Exercise passage —
☆ ☆ ☆ ☆ ☆
The internationally renowned Bee Centre in Lancashire is strengthening its community bee breeding programme with the support of Jackon UK.
Jackon manufactures insulation and building systems – made from expanded (EPS) and extruded (XPS) polystyrene for the house building and tiling sectors – and says it’s committed to sustainability in both the manufacturing and use of its products, which can dramatically reduce energy requirements in buildings.
This is why the company has chosen to support the Bee Centre, based in Chorley. Bees are vital for the preservation of ecological balance and biodiversity in nature. They provide one of the most recognisable ecosystem services – pollination, which makes food production possible. By doing so, they protect and maintain ecosystems as well as animal and plant species, and contribute to genetic and biotic diversity.
The Bee Centre works with organisations and schools to develop a robust, near-native honeybee population nationally. JACKOBOARD, Jackon UK’s brand of insulated tile backerboards for wetroom and shower projects, worked with the Bee Centre at the launch of the programme two years ago and donated 100 insulated polystyrene beehives.
☆ ☆ ☆ ☆ ☆
Exercise prompt — Continue the article about Jackon UK's support for the Bee Centre's bee breeding programme from the point where it stops. The material that comes next has no connection to the article about the Bee Centre.

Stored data
☆ ☆ ☆ ☆ ☆
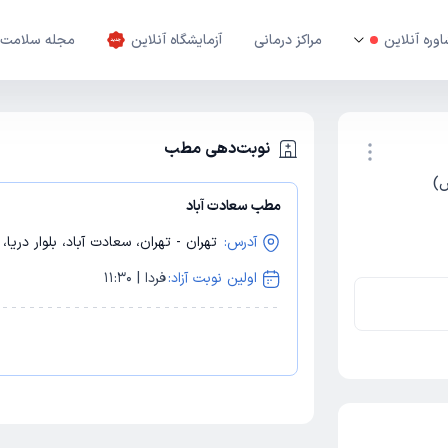
وره آنلاین
مراکز درمانی
آزمایشگاه آنلاین
مجله سلامت
نوبت‌دهی مطب
س)
مطب سعادت آباد
نوبت اینترنتی
آدرس:
تهران - تهران، سعادت آباد، بلوار دریا، خیاب
اولین نوبت آزاد:
فردا | 11:30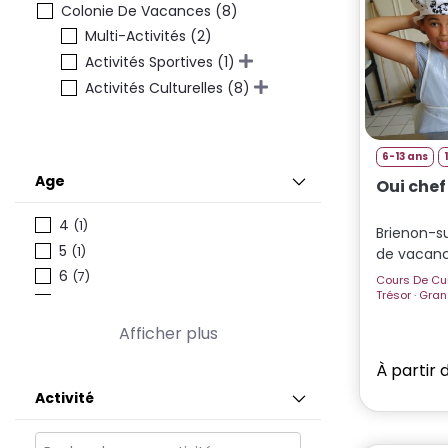
Colonie De Vacances (8)
Multi-Activités (2)
Activités Sportives (1)
Activités Culturelles (8)
6-13 ans
Age
Oui chef
4
(1)
Brienon-s
5
(1)
de vacan
6
(7)
Cours De Cuisine · Parc Attracti
Trésor · Grands Jeux · Ferme · Piscine · Veillées ·
7
(7)
Trampoline
8
(7)
Afficher plus
9
(7)
À partir 
10
(7)
Activité
11
(7)
12
(7)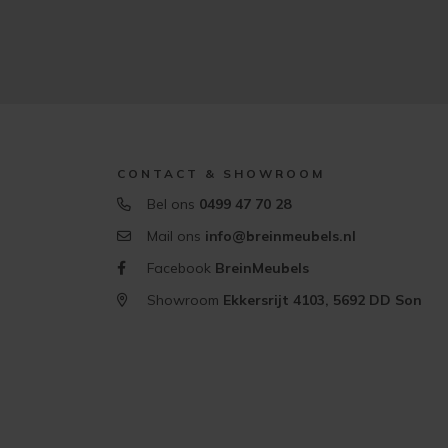
CONTACT & SHOWROOM
Bel ons
0499 47 70 28
Mail ons
info@breinmeubels.nl
Facebook
BreinMeubels
Showroom
Ekkersrijt 4103, 5692 DD Son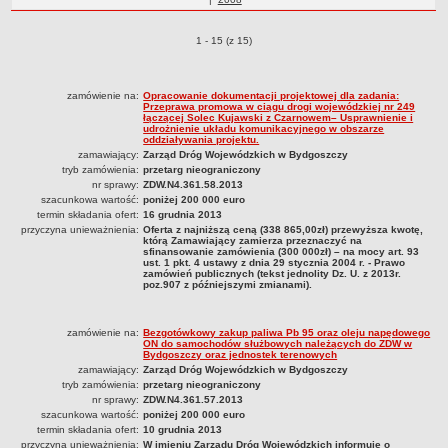
Statut
roku
Nadzór nad ZDW
Zamówienia publiczne o pozycjach
1 - 15 (z 15)
Regulamin Organizacyjny
Struktura organizacyjna
zamówienie na:
Opracowanie dokumentacji projektowej dla zadania:
Przeprawa promowa w ciągu drogi wojewódzkiej nr 249
Schemat organizacyjny
łączącej Solec Kujawski z Czarnowem– Usprawnienie i
udrożnienie układu komunikacyjnego w obszarze
Inspektor Ochrony Danych
oddziaływania projektu.
zamawiający:
Zarząd Dróg Wojewódzkich w Bydgoszczy
Zgłoszenia zewnętrzne
tryb zamówienia:
przetarg nieograniczony
nr sprawy:
ZDW.N4.361.58.2013
PRACA W ZDW
szacunkowa wartość:
poniżej 200 000 euro
Ogłoszenia o pracę
termin składania ofert:
16 grudnia 2013
przyczyna unieważnienia:
Oferta z najniższą ceną (338 865,00zł) przewyższa kwotę,
Wyniki naborów
którą Zamawiający zamierza przeznaczyć na
sfinansowanie zamówienia (300 000zł) – na mocy art. 93
SKARGI I WNIOSKI
ust. 1 pkt. 4 ustawy z dnia 29 stycznia 2004 r. - Prawo
zamówień publicznych (tekst jednolity Dz. U. z 2013r.
POZWOLENIA I DECYZJE
poz.907 z późniejszymi zmianami).
Uzgodnienie lokalizacji / przebudowy zjazdu
Uzgodnienie lokalizacji urządzeń infrastruktury technicznej
zamówienie na:
Bezgotówkowy zakup paliwa Pb 95 oraz oleju napędowego
ON do samochodów służbowych należących do ZDW w
Zezwolenie na umieszczenie urządzeń infrastruktury technicznej
Bydgoszczy oraz jednostek terenowych
zamawiający:
Zarząd Dróg Wojewódzkich w Bydgoszczy
Zezwolenie na prowadzenie robót
tryb zamówienia:
przetarg nieograniczony
nr sprawy:
ZDW.N4.361.57.2013
Zezwolenie na umieszczenie obiektu handlowego lub usługowego /
szacunkowa wartość:
poniżej 200 000 euro
innych obiektów, reklam
termin składania ofert:
10 grudnia 2013
przyczyna unieważnienia:
W imieniu Zarządu Dróg Wojewódzkich informuję o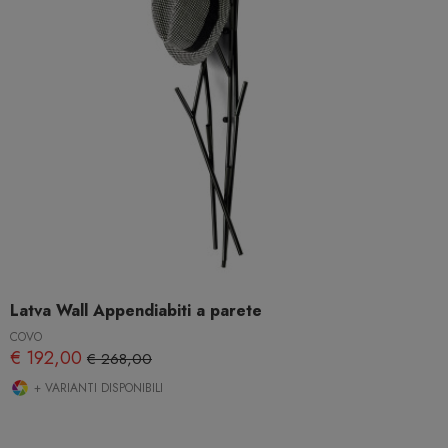
Latva Wall Appendiabiti a parete
COVO
€ 192,00
€ 268,00
+ VARIANTI DISPONIBILI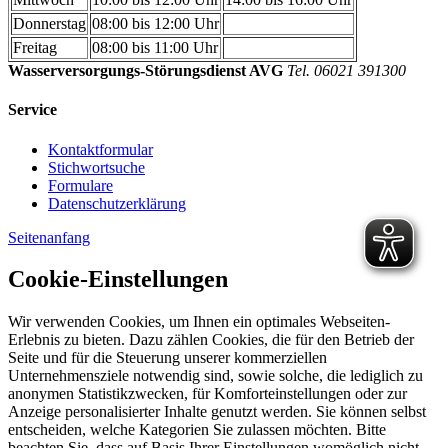
Donnerstag
08:00 bis 12:00 Uhr
Freitag
08:00 bis 11:00 Uhr
Wasserversorgungs-Störungsdienst AVG
Tel. 06021 391300
Service
Kontaktformular
Stichwortsuche
Formulare
Datenschutzerklärung
Seitenanfang
Cookie-Einstellungen
Wir verwenden Cookies, um Ihnen ein optimales Webseiten-
Erlebnis zu bieten. Dazu zählen Cookies, die für den Betrieb der
Seite und für die Steuerung unserer kommerziellen
Unternehmensziele notwendig sind, sowie solche, die lediglich zu
anonymen Statistikzwecken, für Komforteinstellungen oder zur
Anzeige personalisierter Inhalte genutzt werden. Sie können selbst
entscheiden, welche Kategorien Sie zulassen möchten. Bitte
beachten Sie, dass auf Basis Ihrer Einstellungen womöglich nicht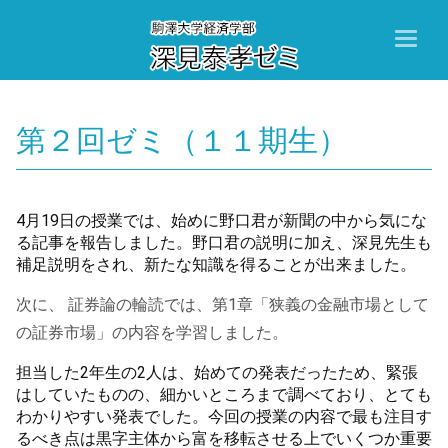
Toggl
naviga
第２回ゼミ（１１期生）
4月19日の授業では、始めに野口君が新聞の中から気にな
る記事を報告しました。野口君の説明に加え、深見先生も
補足説明をされ、新たな知識を得ることが出来ました。
次に、 証券論の輪読では、第1章「狭義の金融市場として
の証券市場」の内容を学習しました。
担当した2年生の2人は、始めての発表だったため、緊張
はしていたものの、細かいところまで調べており、とても
わかりやすい発表でした。今回の授業の内容で最も注目す
るべき点は黒字主体から富を移転させる上でいくつか重要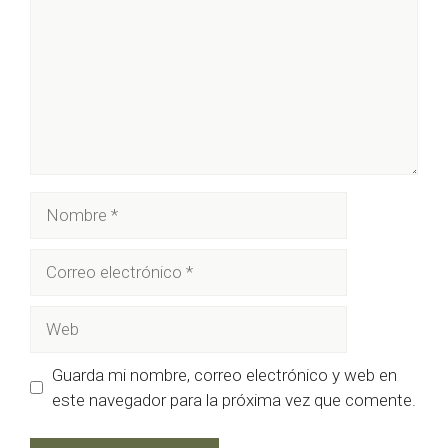
Nombre
Correo
electrónico
Web
Guarda mi nombre, correo electrónico y web en
este navegador para la próxima vez que comente.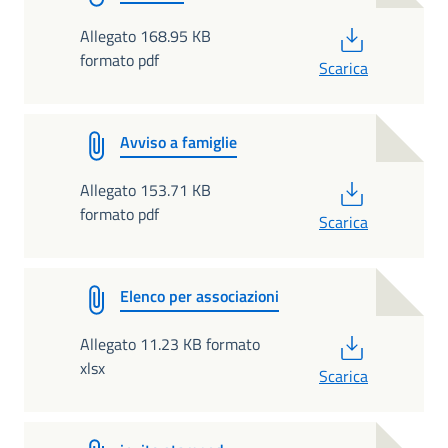
PDF
Allegato 168.95 KB
formato pdf
Scarica
Avviso a famiglie
PDF
Allegato 153.71 KB
formato pdf
Scarica
Elenco per associazioni
PDF
Allegato 11.23 KB formato
xlsx
Scarica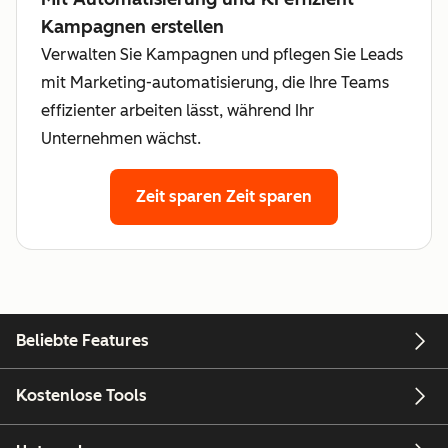
Kampagnen erstellen
Verwalten Sie Kampagnen und pflegen Sie Leads
mit Marketing-automatisierung, die Ihre Teams
effizienter arbeiten lässt, während Ihr
Unternehmen wächst.
Zeit sparen
Zeit sparen
Beliebte Features
Kostenlose Tools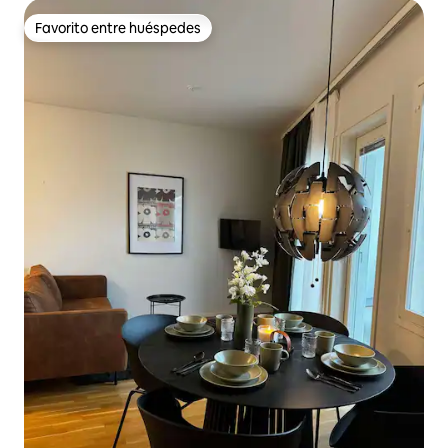
Favorito entre huéspedes
Favorito entre huéspedes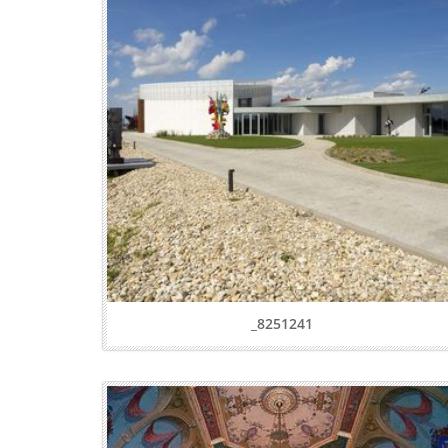
_8251241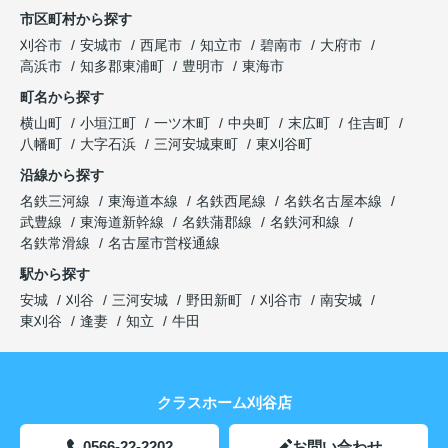
市区町村から探す
刈谷市
安城市
西尾市
知立市
碧南市
大府市
高浜市
知多郡東浦町
豊明市
東海市
町名から探す
横山町
小垣江町
一ツ木町
中央町
末広町
住吉町
八幡町
大字石浜
三河安城東町
東刈谷町
沿線から探す
名鉄三河線
東海道本線
名鉄西尾線
名鉄名古屋本線
武豊線
東海道新幹線
名鉄蒲郡線
名鉄河和線
名鉄常滑線
名古屋市営桜通線
駅から探す
安城
刈谷
三河安城
野田新町
刈谷市
南安城
東刈谷
逢妻
知立
牛田
クラスホーム刈谷店
0566-22-2202
お問い合わせ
☆ ☆ ☆ ☆ ☆
Exercise output —
The Bee Centre has installed a dozen of these beehives at the Breeding Centre in Heysham for school environmental projects since the launch of the initiative. There has been a growing number of schools joining the programme across Lancashire and even as far afield as Wrexham, over the last year. The centre provides polystyrene beehives and starter kits, talks and training in schools as well as hosting events, to engage and educate children about bee keeping and environmental benefits.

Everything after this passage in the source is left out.